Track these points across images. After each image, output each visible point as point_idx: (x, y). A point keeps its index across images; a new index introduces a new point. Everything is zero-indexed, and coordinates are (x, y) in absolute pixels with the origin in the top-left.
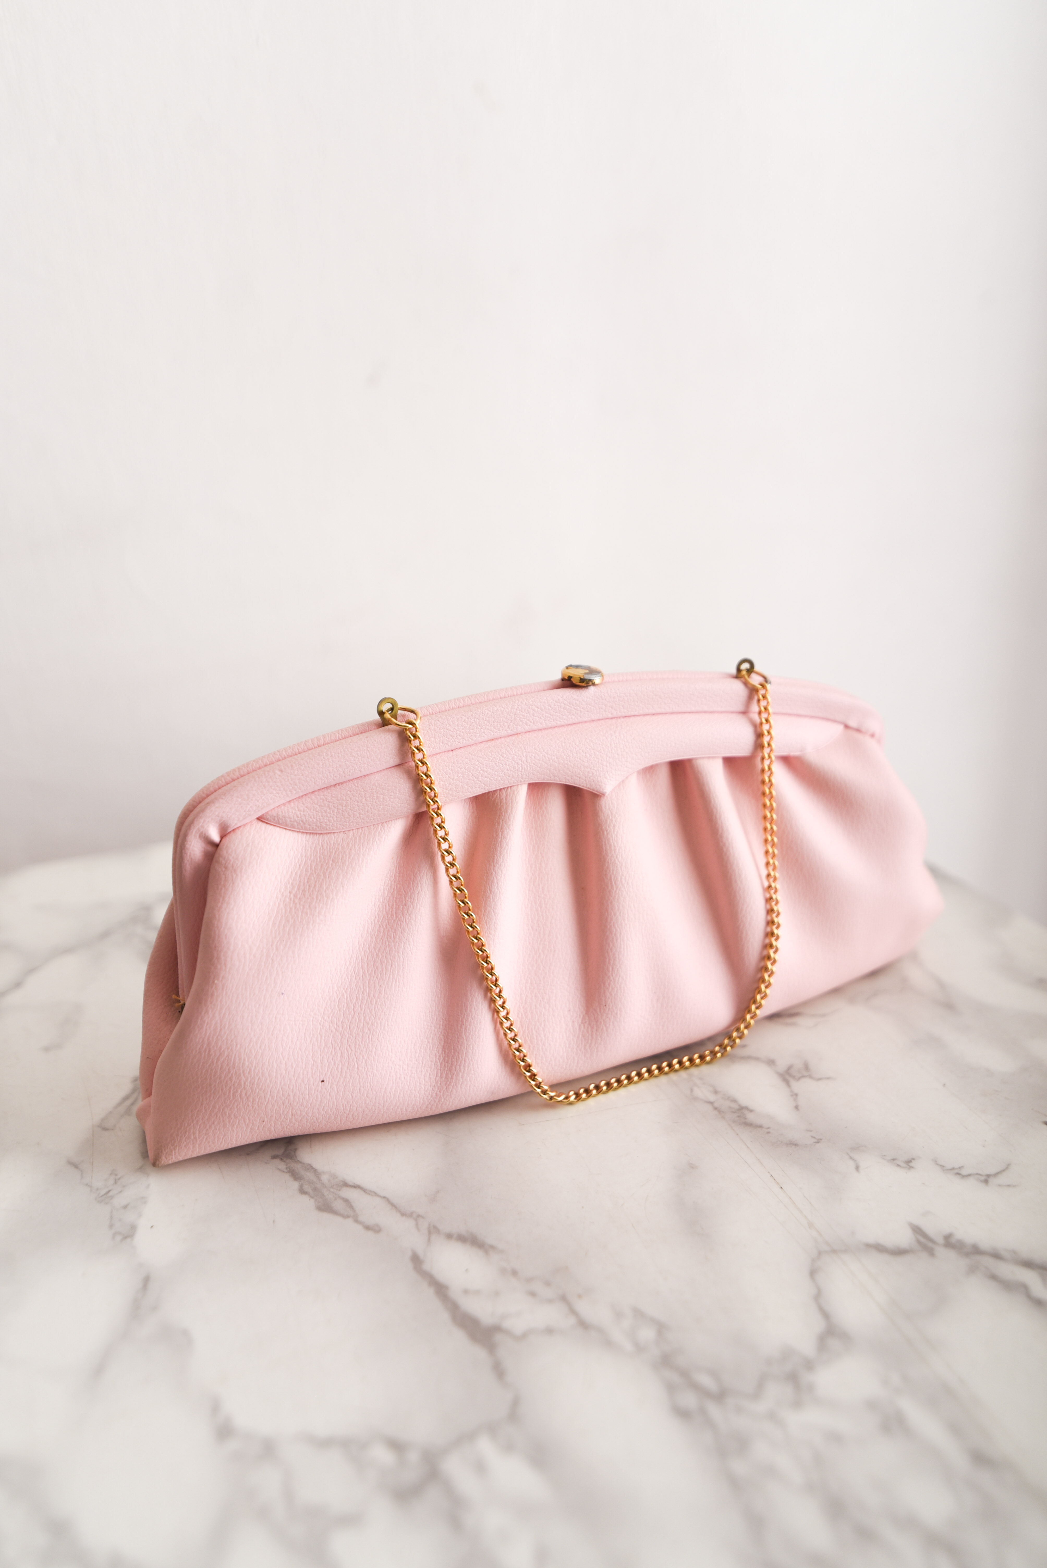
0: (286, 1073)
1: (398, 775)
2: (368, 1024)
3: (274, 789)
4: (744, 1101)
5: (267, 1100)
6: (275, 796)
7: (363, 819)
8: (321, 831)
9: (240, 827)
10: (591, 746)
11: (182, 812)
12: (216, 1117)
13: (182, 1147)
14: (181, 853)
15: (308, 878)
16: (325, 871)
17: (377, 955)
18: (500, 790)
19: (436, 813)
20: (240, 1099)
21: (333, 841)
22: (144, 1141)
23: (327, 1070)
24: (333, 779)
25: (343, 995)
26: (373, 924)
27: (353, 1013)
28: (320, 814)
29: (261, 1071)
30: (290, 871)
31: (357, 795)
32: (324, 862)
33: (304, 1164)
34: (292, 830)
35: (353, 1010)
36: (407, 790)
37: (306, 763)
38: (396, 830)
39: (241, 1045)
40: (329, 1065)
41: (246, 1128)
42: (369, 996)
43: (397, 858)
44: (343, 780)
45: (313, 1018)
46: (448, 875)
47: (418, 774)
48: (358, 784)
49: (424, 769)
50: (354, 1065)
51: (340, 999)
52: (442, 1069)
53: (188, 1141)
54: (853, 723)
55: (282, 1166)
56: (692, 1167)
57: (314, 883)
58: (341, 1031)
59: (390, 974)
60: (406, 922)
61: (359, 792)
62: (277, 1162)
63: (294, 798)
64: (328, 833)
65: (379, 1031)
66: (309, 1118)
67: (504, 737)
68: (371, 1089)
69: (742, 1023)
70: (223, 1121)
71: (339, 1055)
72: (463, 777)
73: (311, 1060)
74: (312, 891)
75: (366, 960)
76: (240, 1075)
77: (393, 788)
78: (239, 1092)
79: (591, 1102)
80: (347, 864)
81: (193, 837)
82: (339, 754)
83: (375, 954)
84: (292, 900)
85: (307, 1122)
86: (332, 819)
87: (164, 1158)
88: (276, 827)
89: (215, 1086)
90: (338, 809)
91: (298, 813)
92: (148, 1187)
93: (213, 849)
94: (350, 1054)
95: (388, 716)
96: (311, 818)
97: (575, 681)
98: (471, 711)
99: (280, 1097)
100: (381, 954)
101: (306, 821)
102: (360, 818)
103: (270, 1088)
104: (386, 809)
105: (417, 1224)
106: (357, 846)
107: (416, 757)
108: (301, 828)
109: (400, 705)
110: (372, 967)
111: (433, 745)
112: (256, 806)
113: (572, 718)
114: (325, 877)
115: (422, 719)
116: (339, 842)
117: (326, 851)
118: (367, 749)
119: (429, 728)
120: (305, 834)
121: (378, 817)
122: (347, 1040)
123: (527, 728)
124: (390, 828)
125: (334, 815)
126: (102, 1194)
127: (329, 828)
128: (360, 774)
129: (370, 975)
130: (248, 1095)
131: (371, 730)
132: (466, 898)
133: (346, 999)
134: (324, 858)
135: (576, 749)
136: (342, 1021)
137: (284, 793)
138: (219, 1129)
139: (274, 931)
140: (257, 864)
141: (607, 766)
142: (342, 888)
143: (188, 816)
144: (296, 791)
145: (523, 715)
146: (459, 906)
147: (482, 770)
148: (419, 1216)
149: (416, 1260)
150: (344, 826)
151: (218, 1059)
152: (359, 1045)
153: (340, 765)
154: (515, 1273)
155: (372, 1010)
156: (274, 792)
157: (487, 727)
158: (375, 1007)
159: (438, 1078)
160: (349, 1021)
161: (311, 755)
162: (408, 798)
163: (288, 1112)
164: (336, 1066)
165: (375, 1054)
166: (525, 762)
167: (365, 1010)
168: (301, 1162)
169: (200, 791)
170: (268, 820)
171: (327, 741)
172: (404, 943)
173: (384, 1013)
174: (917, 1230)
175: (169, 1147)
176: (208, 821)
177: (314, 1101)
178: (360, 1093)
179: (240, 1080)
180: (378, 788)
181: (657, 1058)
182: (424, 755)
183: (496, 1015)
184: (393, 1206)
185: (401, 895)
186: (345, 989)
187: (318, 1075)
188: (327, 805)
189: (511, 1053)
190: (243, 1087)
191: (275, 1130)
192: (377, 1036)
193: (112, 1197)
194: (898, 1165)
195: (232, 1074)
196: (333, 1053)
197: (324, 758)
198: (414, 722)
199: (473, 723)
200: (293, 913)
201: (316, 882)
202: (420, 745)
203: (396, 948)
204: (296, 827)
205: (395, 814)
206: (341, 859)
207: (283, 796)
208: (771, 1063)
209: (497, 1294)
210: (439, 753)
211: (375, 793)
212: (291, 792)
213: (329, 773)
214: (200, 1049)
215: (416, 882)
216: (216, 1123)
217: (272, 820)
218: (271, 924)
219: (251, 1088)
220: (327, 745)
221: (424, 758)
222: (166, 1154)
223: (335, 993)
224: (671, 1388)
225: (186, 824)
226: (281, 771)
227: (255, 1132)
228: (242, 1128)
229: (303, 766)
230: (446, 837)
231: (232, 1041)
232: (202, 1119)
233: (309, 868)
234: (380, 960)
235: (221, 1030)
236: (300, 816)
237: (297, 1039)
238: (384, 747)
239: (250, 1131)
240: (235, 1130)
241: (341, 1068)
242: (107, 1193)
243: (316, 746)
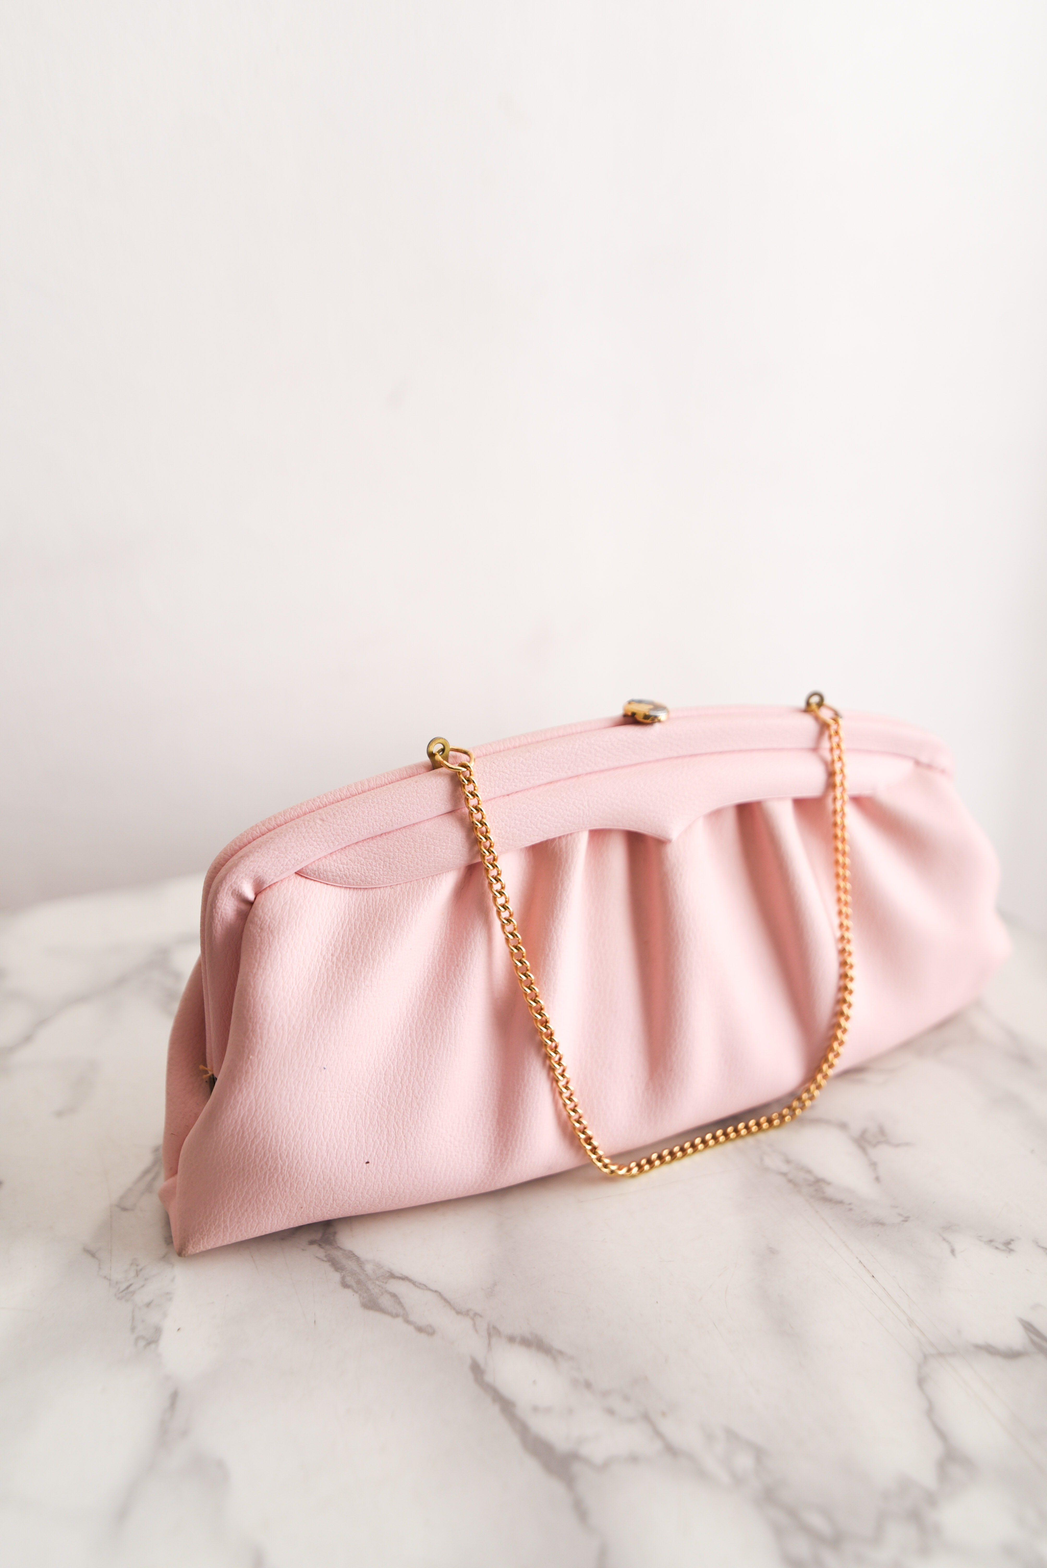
0: (327, 1155)
1: (450, 823)
2: (417, 1098)
3: (314, 841)
4: (821, 1172)
5: (306, 1185)
6: (316, 848)
7: (412, 872)
8: (366, 886)
9: (277, 882)
10: (657, 789)
11: (212, 865)
12: (250, 1204)
13: (211, 1237)
14: (211, 912)
15: (352, 939)
16: (371, 930)
17: (427, 1021)
18: (560, 837)
19: (492, 865)
20: (276, 1185)
21: (379, 897)
22: (168, 1223)
23: (372, 1150)
24: (380, 828)
25: (390, 1067)
26: (422, 987)
27: (401, 1086)
28: (365, 867)
29: (300, 1154)
30: (333, 931)
31: (406, 846)
32: (370, 920)
33: (345, 1250)
34: (334, 886)
35: (401, 1083)
36: (460, 839)
37: (350, 812)
38: (447, 883)
39: (278, 1126)
40: (374, 1144)
41: (283, 1215)
42: (418, 1067)
43: (448, 913)
44: (391, 829)
45: (357, 1093)
46: (505, 933)
47: (473, 822)
48: (406, 833)
49: (479, 816)
50: (402, 1143)
51: (386, 1071)
52: (496, 1144)
53: (218, 1230)
54: (924, 759)
55: (321, 1253)
56: (773, 1251)
57: (359, 944)
58: (388, 1107)
59: (441, 1042)
60: (458, 984)
61: (407, 842)
62: (315, 1248)
63: (337, 849)
64: (374, 888)
65: (429, 1106)
66: (351, 1203)
67: (565, 779)
68: (420, 1169)
69: (812, 1084)
70: (257, 1207)
71: (385, 1133)
72: (520, 824)
73: (355, 1140)
74: (357, 953)
75: (415, 1027)
76: (277, 1158)
77: (445, 837)
78: (276, 1177)
79: (654, 1173)
80: (395, 923)
81: (225, 895)
82: (386, 800)
83: (424, 1020)
84: (335, 963)
85: (349, 1206)
86: (378, 873)
87: (190, 1247)
88: (316, 882)
89: (248, 1171)
90: (384, 861)
91: (341, 866)
92: (173, 1280)
93: (247, 908)
94: (398, 1131)
95: (439, 757)
96: (355, 872)
97: (640, 718)
98: (529, 752)
99: (321, 1182)
100: (431, 1021)
101: (350, 875)
102: (409, 871)
103: (310, 1172)
104: (438, 861)
105: (474, 1325)
106: (405, 902)
107: (470, 804)
108: (344, 883)
109: (452, 745)
110: (421, 1035)
111: (488, 790)
112: (294, 859)
113: (635, 758)
114: (371, 937)
115: (476, 761)
116: (385, 898)
117: (371, 908)
118: (417, 795)
119: (484, 771)
120: (348, 889)
121: (429, 870)
122: (395, 1117)
123: (589, 770)
124: (441, 881)
125: (380, 868)
126: (122, 1289)
127: (375, 882)
128: (408, 823)
129: (419, 1044)
130: (285, 1181)
131: (420, 774)
132: (523, 957)
133: (393, 1071)
134: (369, 916)
135: (641, 792)
136: (389, 1096)
137: (326, 844)
138: (253, 1217)
139: (315, 999)
140: (296, 925)
141: (673, 810)
142: (389, 949)
143: (219, 871)
144: (338, 842)
145: (584, 756)
146: (516, 966)
147: (540, 816)
148: (476, 1314)
149: (477, 1370)
150: (391, 880)
151: (253, 1142)
152: (408, 1122)
153: (387, 813)
154: (588, 1385)
155: (421, 1082)
156: (315, 843)
157: (546, 769)
158: (424, 1079)
159: (492, 1155)
160: (396, 1095)
161: (355, 802)
162: (461, 848)
163: (329, 1197)
164: (383, 1145)
165: (425, 1131)
166: (587, 806)
167: (413, 1083)
168: (341, 1249)
169: (232, 842)
170: (307, 874)
171: (371, 786)
172: (457, 1008)
173: (435, 1085)
174: (1029, 1327)
175: (196, 1236)
176: (242, 878)
177: (358, 1184)
178: (408, 1174)
179: (277, 1164)
180: (428, 838)
181: (722, 1123)
182: (478, 801)
183: (554, 1084)
184: (446, 1301)
185: (452, 955)
186: (392, 1060)
187: (363, 1156)
188: (372, 857)
189: (569, 1125)
190: (280, 1171)
191: (314, 1216)
192: (427, 1111)
193: (133, 1293)
194: (997, 1248)
195: (268, 1158)
196: (379, 1132)
197: (369, 805)
198: (469, 764)
199: (531, 764)
200: (336, 979)
201: (360, 944)
202: (475, 790)
203: (448, 1014)
204: (339, 882)
205: (447, 866)
206: (389, 918)
207: (324, 848)
208: (843, 1126)
209: (570, 1411)
210: (494, 798)
211: (425, 843)
212: (333, 843)
213: (375, 821)
214: (233, 1130)
215: (469, 940)
216: (249, 1210)
217: (312, 875)
218: (312, 991)
219: (289, 1173)
220: (372, 791)
221: (479, 804)
222: (194, 1243)
223: (381, 1065)
224: (779, 1532)
225: (216, 880)
226: (323, 820)
227: (292, 1219)
228: (278, 1216)
229: (347, 814)
230: (502, 890)
231: (268, 1122)
232: (234, 1206)
233: (353, 927)
234: (430, 1026)
235: (256, 1110)
236: (343, 870)
237: (340, 1118)
238: (435, 793)
239: (287, 1218)
240: (270, 1218)
241: (388, 1148)
242: (128, 1287)
243: (360, 791)
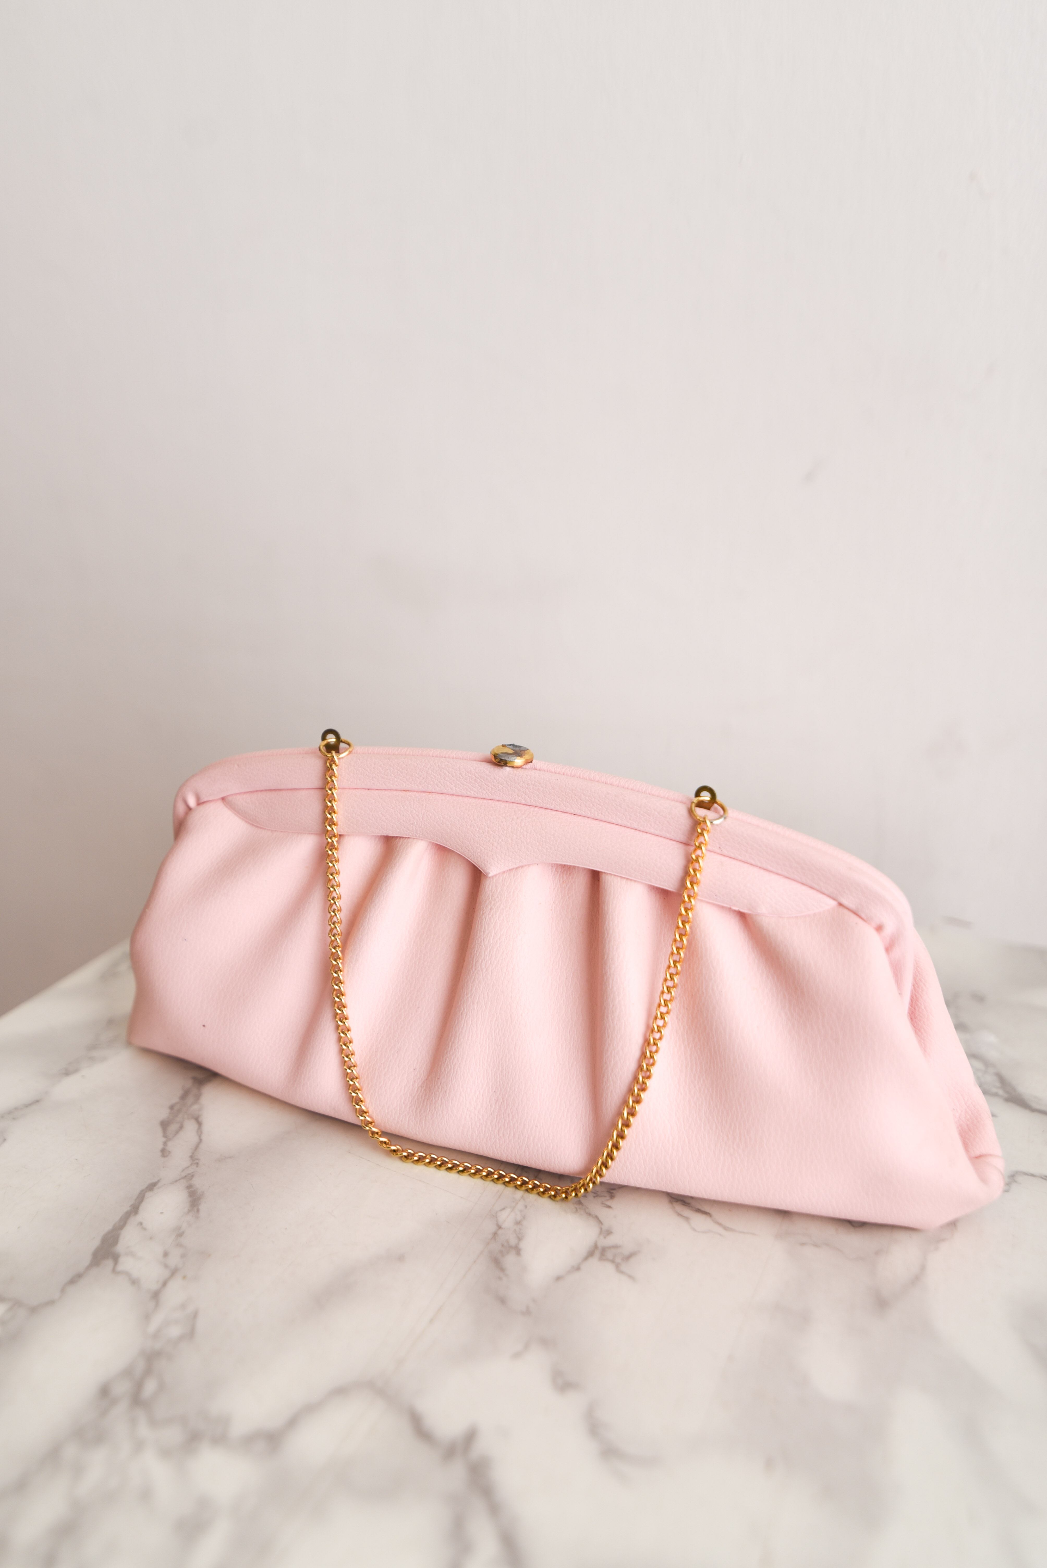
0: (180, 1006)
1: (316, 796)
3: (232, 779)
5: (169, 1021)
6: (233, 785)
7: (284, 824)
8: (257, 824)
9: (209, 801)
10: (487, 824)
20: (154, 1012)
21: (261, 836)
23: (208, 1018)
24: (273, 784)
25: (236, 963)
28: (257, 810)
29: (165, 995)
31: (284, 803)
33: (200, 1092)
34: (240, 817)
35: (238, 979)
40: (210, 1015)
44: (281, 787)
45: (209, 971)
50: (227, 1024)
51: (233, 965)
54: (849, 903)
55: (188, 1085)
56: (401, 1258)
58: (225, 992)
63: (247, 791)
64: (261, 828)
65: (251, 1006)
68: (238, 1052)
71: (219, 1010)
73: (200, 1004)
81: (179, 799)
86: (263, 817)
88: (229, 810)
93: (189, 812)
94: (226, 1014)
96: (251, 811)
97: (500, 758)
99: (176, 1023)
101: (247, 812)
103: (170, 1013)
105: (187, 1167)
108: (245, 817)
112: (219, 788)
113: (482, 793)
119: (350, 764)
120: (247, 823)
121: (294, 827)
122: (227, 1002)
123: (438, 789)
128: (291, 787)
130: (158, 1011)
135: (471, 821)
136: (228, 984)
137: (239, 784)
139: (192, 888)
141: (497, 848)
144: (247, 785)
145: (434, 776)
148: (197, 1163)
149: (151, 1187)
152: (234, 1010)
154: (180, 1235)
156: (233, 782)
157: (400, 777)
163: (182, 1039)
164: (215, 1019)
166: (421, 818)
167: (245, 983)
170: (227, 802)
176: (188, 790)
177: (198, 1039)
178: (230, 1051)
180: (298, 802)
184: (197, 1147)
187: (202, 1019)
196: (216, 1007)
204: (242, 815)
207: (238, 787)
209: (152, 1238)
211: (296, 806)
212: (244, 785)
216: (145, 1024)
217: (229, 804)
219: (159, 1006)
226: (239, 767)
236: (244, 806)
237: (193, 983)
241: (218, 1022)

* * *

=== Brief ===
Take exactly the lines from the one containing "48: (358, 784)" through the one containing "129: (370, 975)" in the data above, and output them with nothing added.

=== Answer to the problem ===
48: (358, 784)
49: (424, 769)
50: (354, 1065)
51: (340, 999)
52: (442, 1069)
53: (188, 1141)
54: (853, 723)
55: (282, 1166)
56: (692, 1167)
57: (314, 883)
58: (341, 1031)
59: (390, 974)
60: (406, 922)
61: (359, 792)
62: (277, 1162)
63: (294, 798)
64: (328, 833)
65: (379, 1031)
66: (309, 1118)
67: (504, 737)
68: (371, 1089)
69: (742, 1023)
70: (223, 1121)
71: (339, 1055)
72: (463, 777)
73: (311, 1060)
74: (312, 891)
75: (366, 960)
76: (240, 1075)
77: (393, 788)
78: (239, 1092)
79: (591, 1102)
80: (347, 864)
81: (193, 837)
82: (339, 754)
83: (375, 954)
84: (292, 900)
85: (307, 1122)
86: (332, 819)
87: (164, 1158)
88: (276, 827)
89: (215, 1086)
90: (338, 809)
91: (298, 813)
92: (148, 1187)
93: (213, 849)
94: (350, 1054)
95: (388, 716)
96: (311, 818)
97: (575, 681)
98: (471, 711)
99: (280, 1097)
100: (381, 954)
101: (306, 821)
102: (360, 818)
103: (270, 1088)
104: (386, 809)
105: (417, 1224)
106: (357, 846)
107: (416, 757)
108: (301, 828)
109: (400, 705)
110: (372, 967)
111: (433, 745)
112: (256, 806)
113: (572, 718)
114: (325, 877)
115: (422, 719)
116: (339, 842)
117: (326, 851)
118: (367, 749)
119: (429, 728)
120: (305, 834)
121: (378, 817)
122: (347, 1040)
123: (527, 728)
124: (390, 828)
125: (334, 815)
126: (102, 1194)
127: (329, 828)
128: (360, 774)
129: (370, 975)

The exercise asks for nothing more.